# WORK INSTRUCTION
Comb through the entries for "Single" and pull out each line that holds it.

# TASK INPUTS
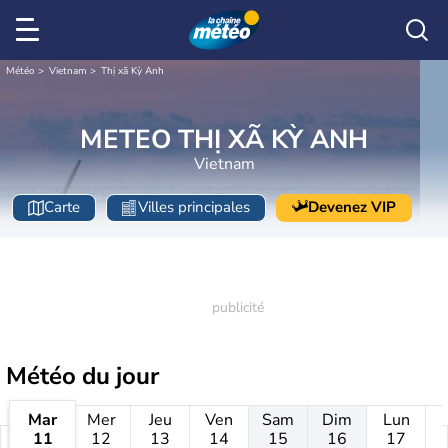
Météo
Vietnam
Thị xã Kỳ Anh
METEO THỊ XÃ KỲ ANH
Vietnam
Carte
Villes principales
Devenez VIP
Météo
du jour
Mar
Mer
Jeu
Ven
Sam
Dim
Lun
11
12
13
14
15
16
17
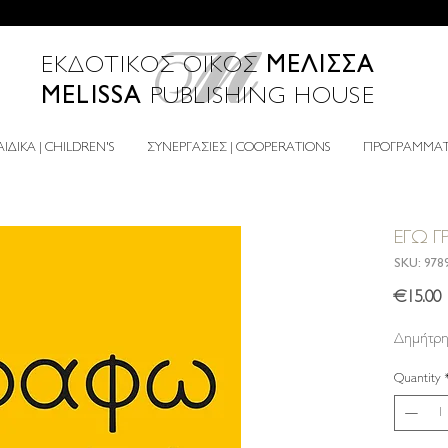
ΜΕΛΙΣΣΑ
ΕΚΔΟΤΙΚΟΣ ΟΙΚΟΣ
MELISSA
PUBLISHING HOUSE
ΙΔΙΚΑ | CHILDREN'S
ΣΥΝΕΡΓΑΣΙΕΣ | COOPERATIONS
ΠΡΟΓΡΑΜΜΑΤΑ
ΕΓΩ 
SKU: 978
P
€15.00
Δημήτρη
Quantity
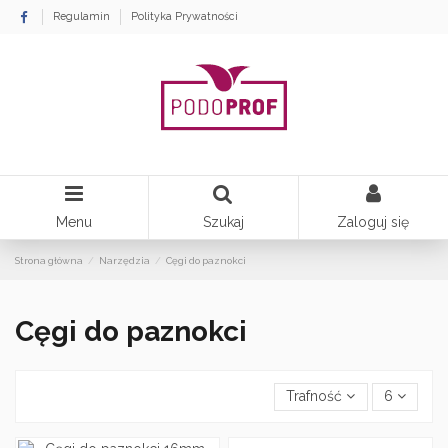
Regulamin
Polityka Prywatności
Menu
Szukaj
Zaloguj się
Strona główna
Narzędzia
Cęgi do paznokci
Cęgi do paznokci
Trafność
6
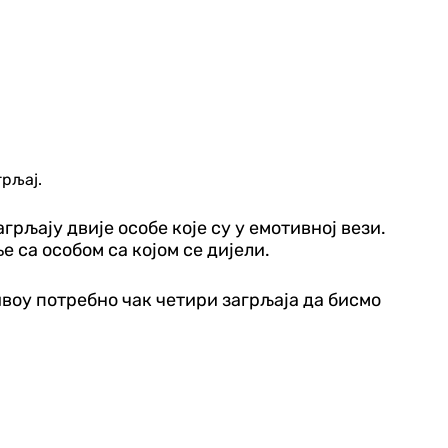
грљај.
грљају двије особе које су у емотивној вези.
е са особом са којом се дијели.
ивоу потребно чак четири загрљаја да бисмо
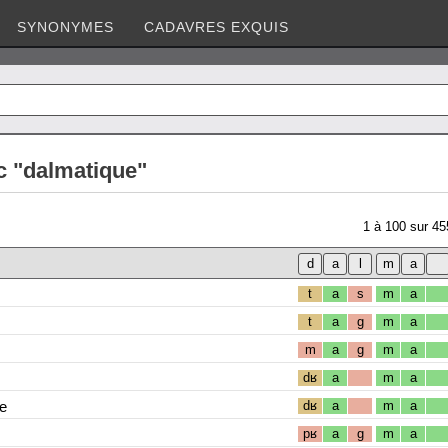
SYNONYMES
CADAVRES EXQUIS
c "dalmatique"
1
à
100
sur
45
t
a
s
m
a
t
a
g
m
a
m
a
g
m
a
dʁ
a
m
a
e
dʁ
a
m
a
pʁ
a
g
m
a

* * *

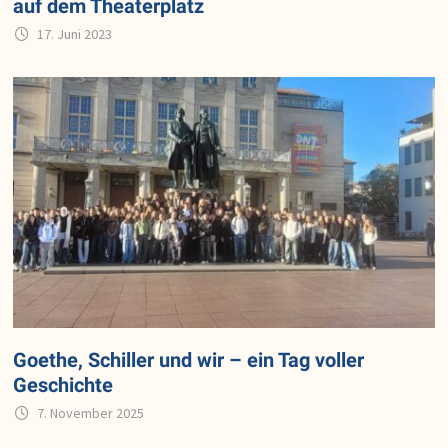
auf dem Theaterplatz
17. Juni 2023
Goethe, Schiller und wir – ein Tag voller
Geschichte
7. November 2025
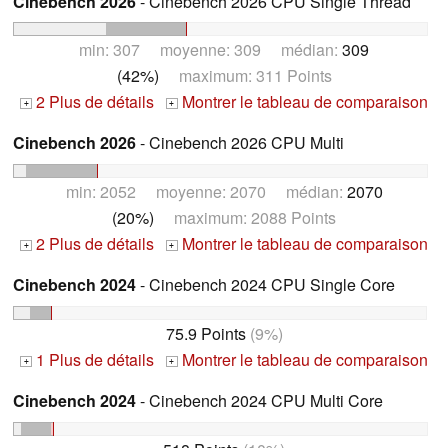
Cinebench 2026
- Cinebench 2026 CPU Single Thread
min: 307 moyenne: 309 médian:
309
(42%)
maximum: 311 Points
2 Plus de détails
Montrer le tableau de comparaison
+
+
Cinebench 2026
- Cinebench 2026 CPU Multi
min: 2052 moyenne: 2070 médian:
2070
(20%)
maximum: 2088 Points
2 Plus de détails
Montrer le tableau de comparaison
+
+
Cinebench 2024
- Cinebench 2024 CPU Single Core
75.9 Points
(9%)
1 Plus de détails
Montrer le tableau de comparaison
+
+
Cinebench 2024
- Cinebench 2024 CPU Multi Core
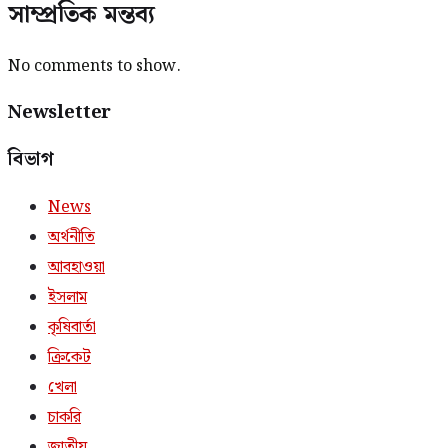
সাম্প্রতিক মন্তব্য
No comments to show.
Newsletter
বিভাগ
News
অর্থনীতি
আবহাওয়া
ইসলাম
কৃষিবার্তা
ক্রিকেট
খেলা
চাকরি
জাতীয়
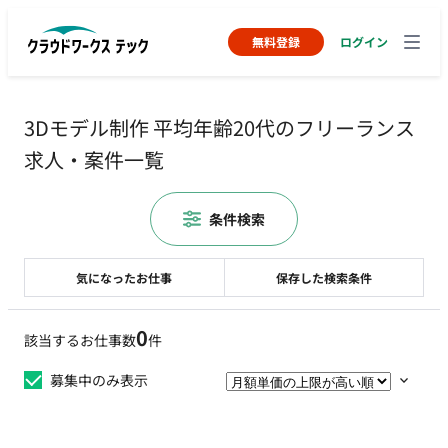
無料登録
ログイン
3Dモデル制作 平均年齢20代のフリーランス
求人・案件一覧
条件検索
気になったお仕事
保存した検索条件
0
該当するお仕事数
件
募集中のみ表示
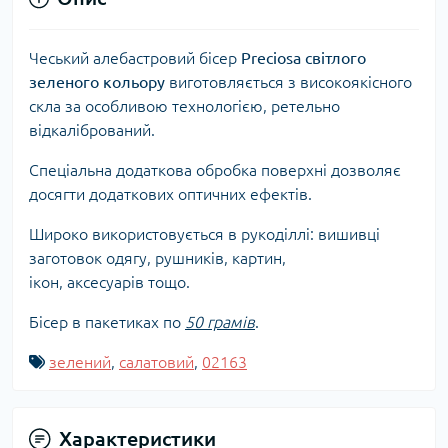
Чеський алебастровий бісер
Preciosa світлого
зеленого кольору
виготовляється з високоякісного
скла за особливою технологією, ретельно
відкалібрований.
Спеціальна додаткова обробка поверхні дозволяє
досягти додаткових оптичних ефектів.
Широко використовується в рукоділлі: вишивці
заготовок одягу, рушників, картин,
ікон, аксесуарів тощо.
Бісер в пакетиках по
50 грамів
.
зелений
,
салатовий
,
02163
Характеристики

--

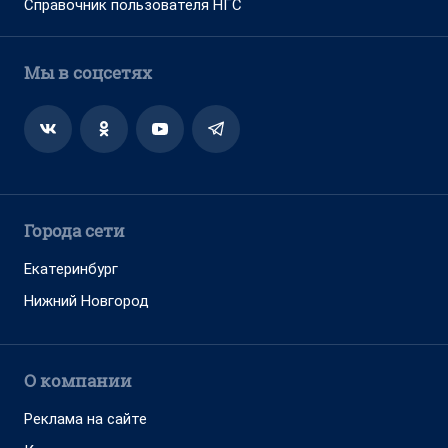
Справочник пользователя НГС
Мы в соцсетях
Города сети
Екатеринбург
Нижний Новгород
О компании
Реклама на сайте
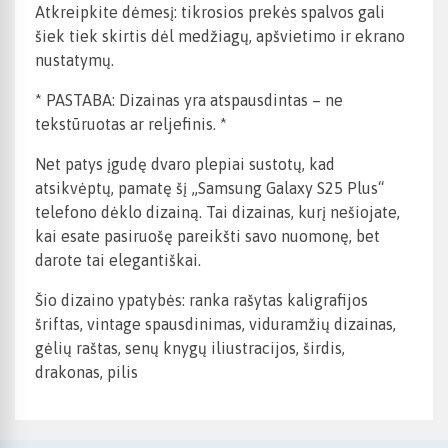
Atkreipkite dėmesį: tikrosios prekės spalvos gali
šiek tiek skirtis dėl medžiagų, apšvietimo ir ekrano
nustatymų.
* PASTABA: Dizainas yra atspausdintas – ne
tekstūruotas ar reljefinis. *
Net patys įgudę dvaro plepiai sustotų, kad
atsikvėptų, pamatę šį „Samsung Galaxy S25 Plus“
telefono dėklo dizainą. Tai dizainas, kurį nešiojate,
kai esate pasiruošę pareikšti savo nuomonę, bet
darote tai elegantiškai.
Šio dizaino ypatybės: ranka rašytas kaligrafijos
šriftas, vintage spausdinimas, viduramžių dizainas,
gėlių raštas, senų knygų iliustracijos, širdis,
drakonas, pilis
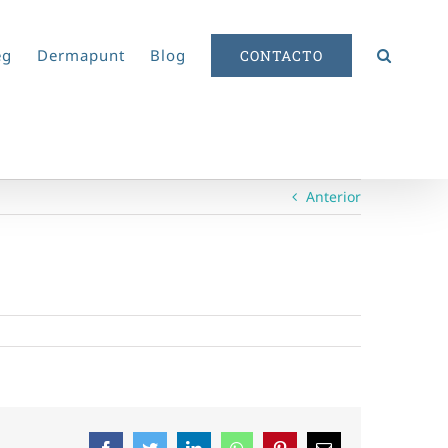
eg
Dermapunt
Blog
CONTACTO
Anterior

# RESPONSE AREA
- Cinebench 2026 CPU Single Thread
- Cinebench 2024 CPU Single Core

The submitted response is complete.